My neighbor Dave was nominally in charge of civilian volunteers one day, having taken a civil defense course during a period when he was laid off from work. He wore an interesting uniform that included a yellow vest, yellow gimme cap, and authoritative reflector sunglasses. People in customized “I helped too” T-shirts arrived from the mayor’s office. As the days wore on, similarly garbed workers appeared, representing institutions ranging from Exxon to Lakewood Church. (“Is Reverend Osteen here?” one of the women accepting an MRE asked hopefully.) Using orange cones in a church parking lot, we set up a makeshift drive-through, with rumbling refrigeration trucks in the middle, along with seven-foot-tall stacks of ice bags and twelve-packs of bottled water. Before we opened for business, at 9 a.m., car lines and people lines stretched for blocks in two directions: Land Rovers and junkers, babies and the elderly, even a handlebar-mustached veteran on a motorcycle, who balanced an ice bag and water bottles on his lap as he sped off. The scene was both heartening and frightening, the former because anyone could see government working right there on the micro level and frightening because most of us now have a collective memory of other modern disasters—9/11, Katrina—that underscored the feeling that Ike would not be the last, natural or otherwise.

(Stored data)
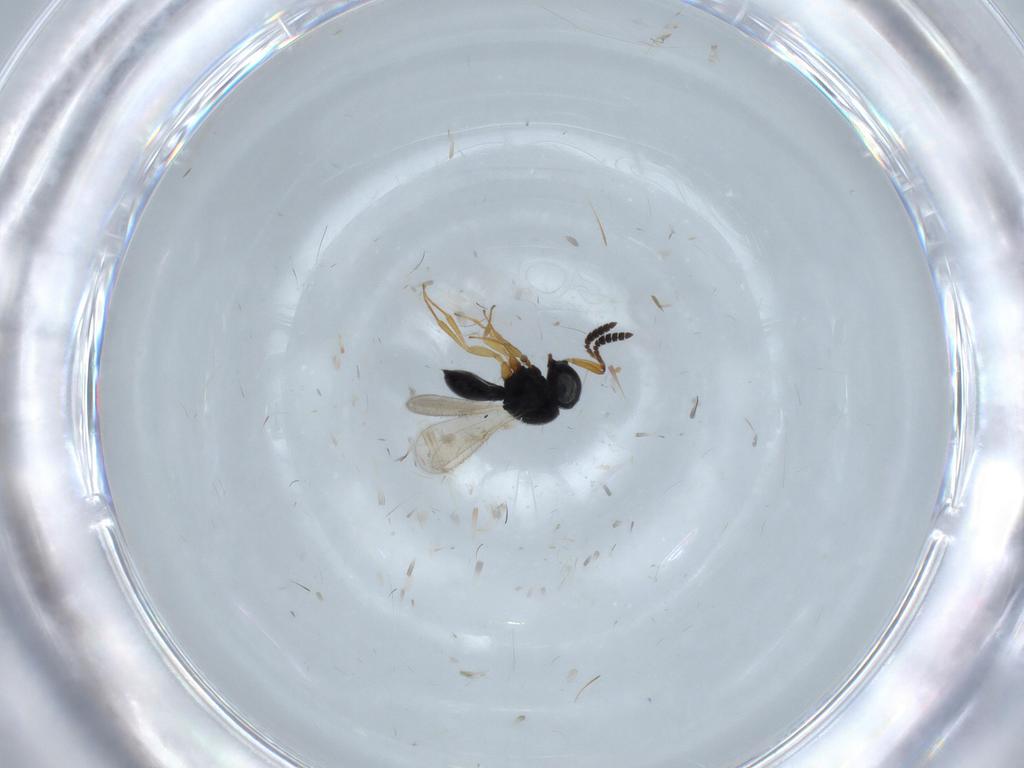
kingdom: Animalia
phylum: Arthropoda
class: Insecta
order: Hymenoptera
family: Scelionidae
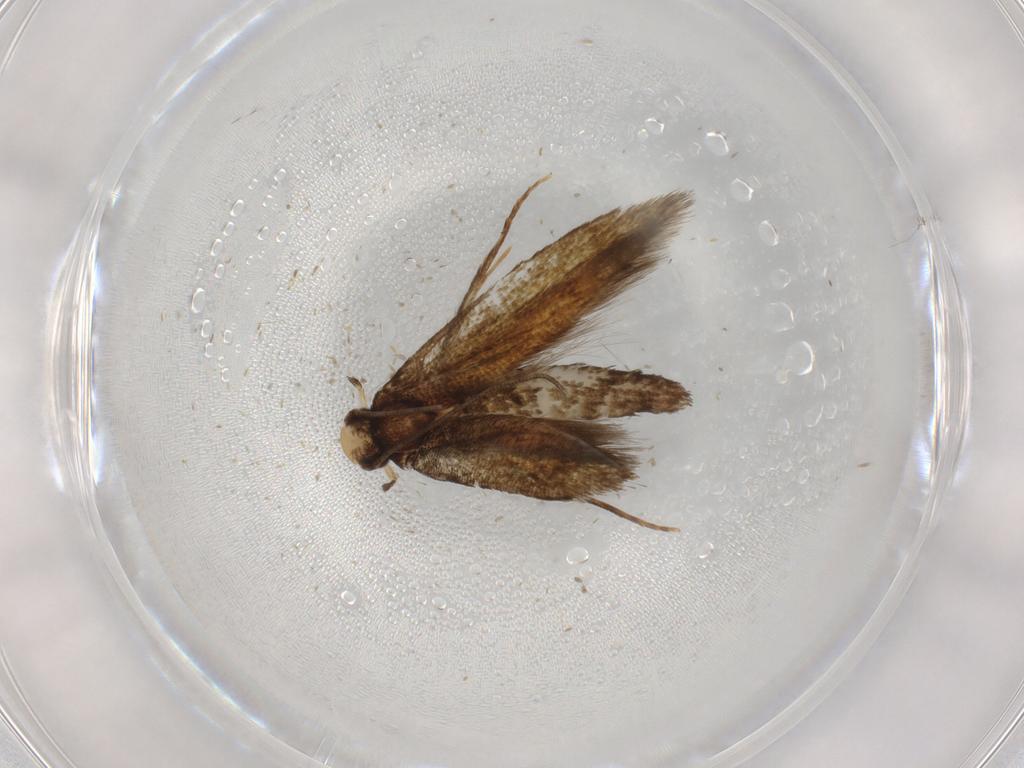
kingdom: Animalia
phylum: Arthropoda
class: Insecta
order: Lepidoptera
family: Tineidae
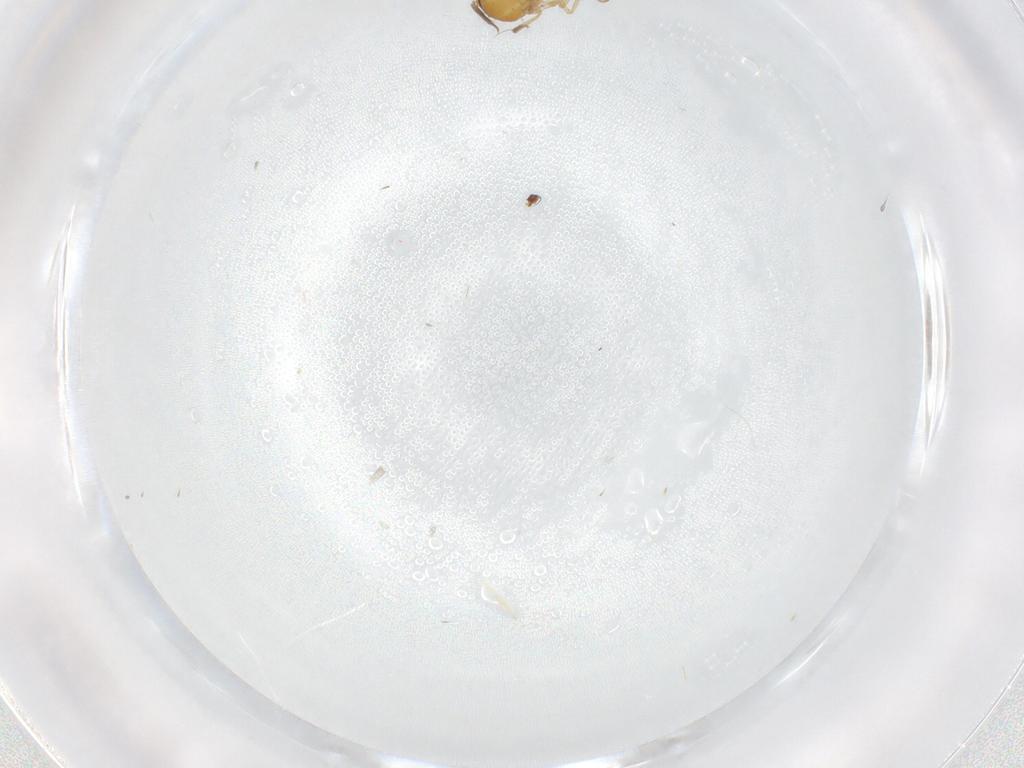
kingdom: Animalia
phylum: Arthropoda
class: Insecta
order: Diptera
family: Ceratopogonidae
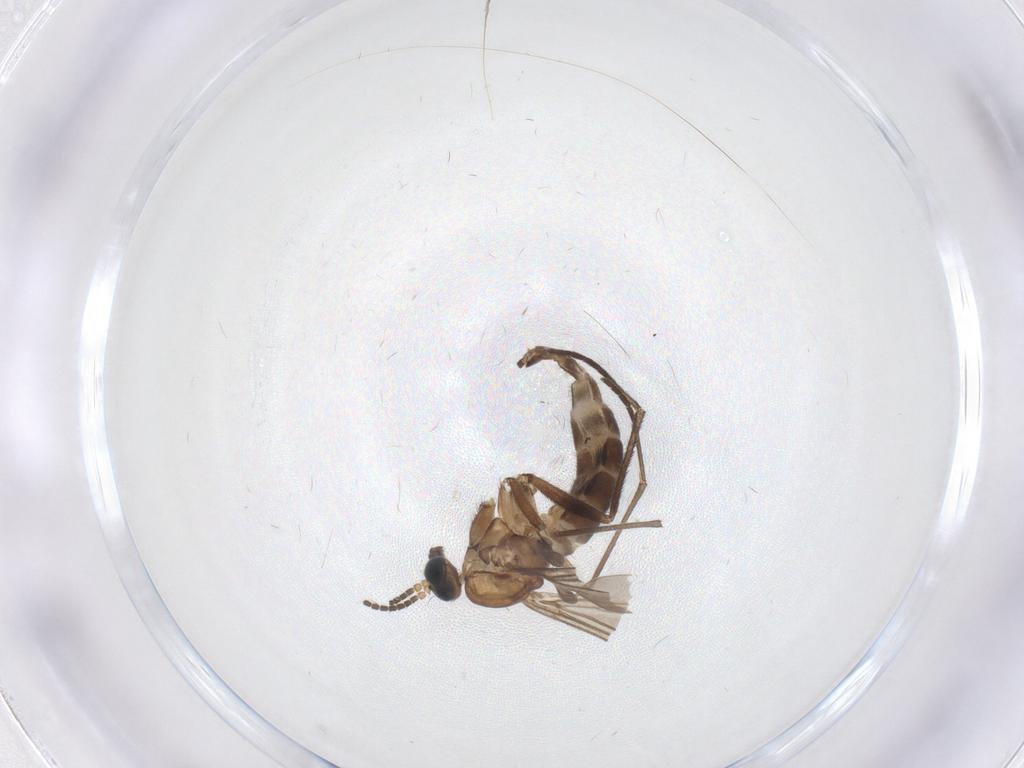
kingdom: Animalia
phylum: Arthropoda
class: Insecta
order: Diptera
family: Sciaridae
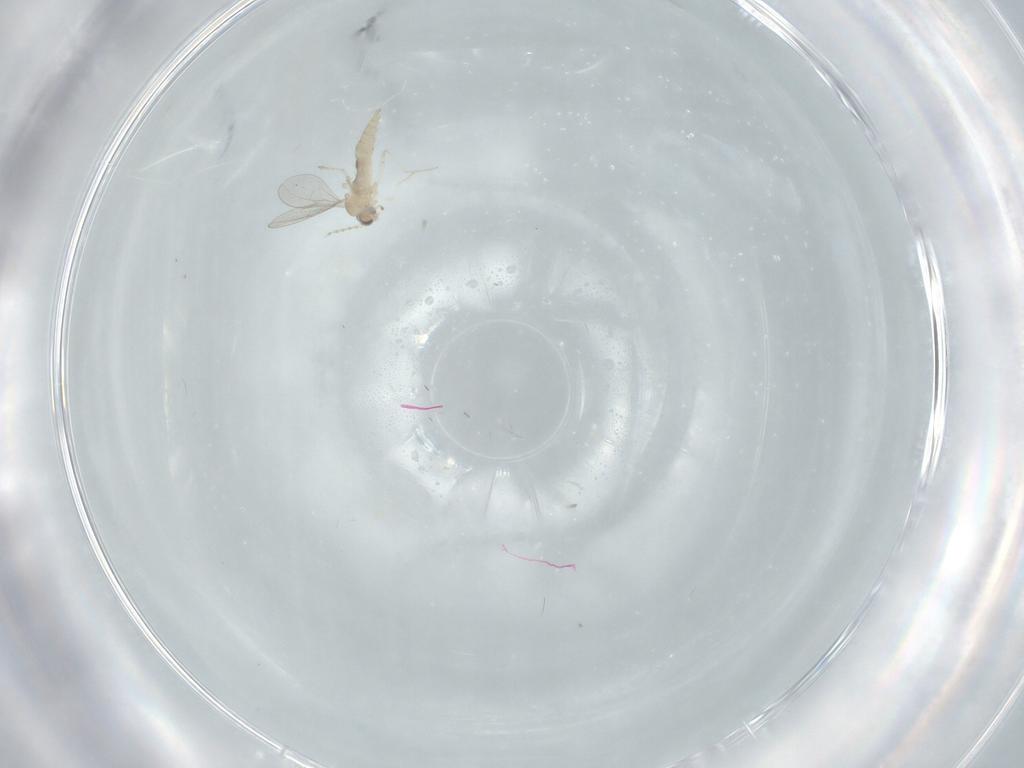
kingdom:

# ACTIVITY A:
In the Hurricane Ike extract, what did Dave's uniform include?
# ACTIVITY B:
Please explain why, according to the Hurricane Ike extract, the scene at the drive-through was both heartening and frightening.

# PROBLEM SOLUTION A:
A yellow vest, a yellow gimme cap, and authoritative reflector sunglasses.

# PROBLEM SOLUTION B:
It was heartening because anyone could see government working right there on the micro level. It was frightening because most people now share a memory of other modern disasters, such as 9/11 and Katrina, which underscored the feeling that Ike would not be the last.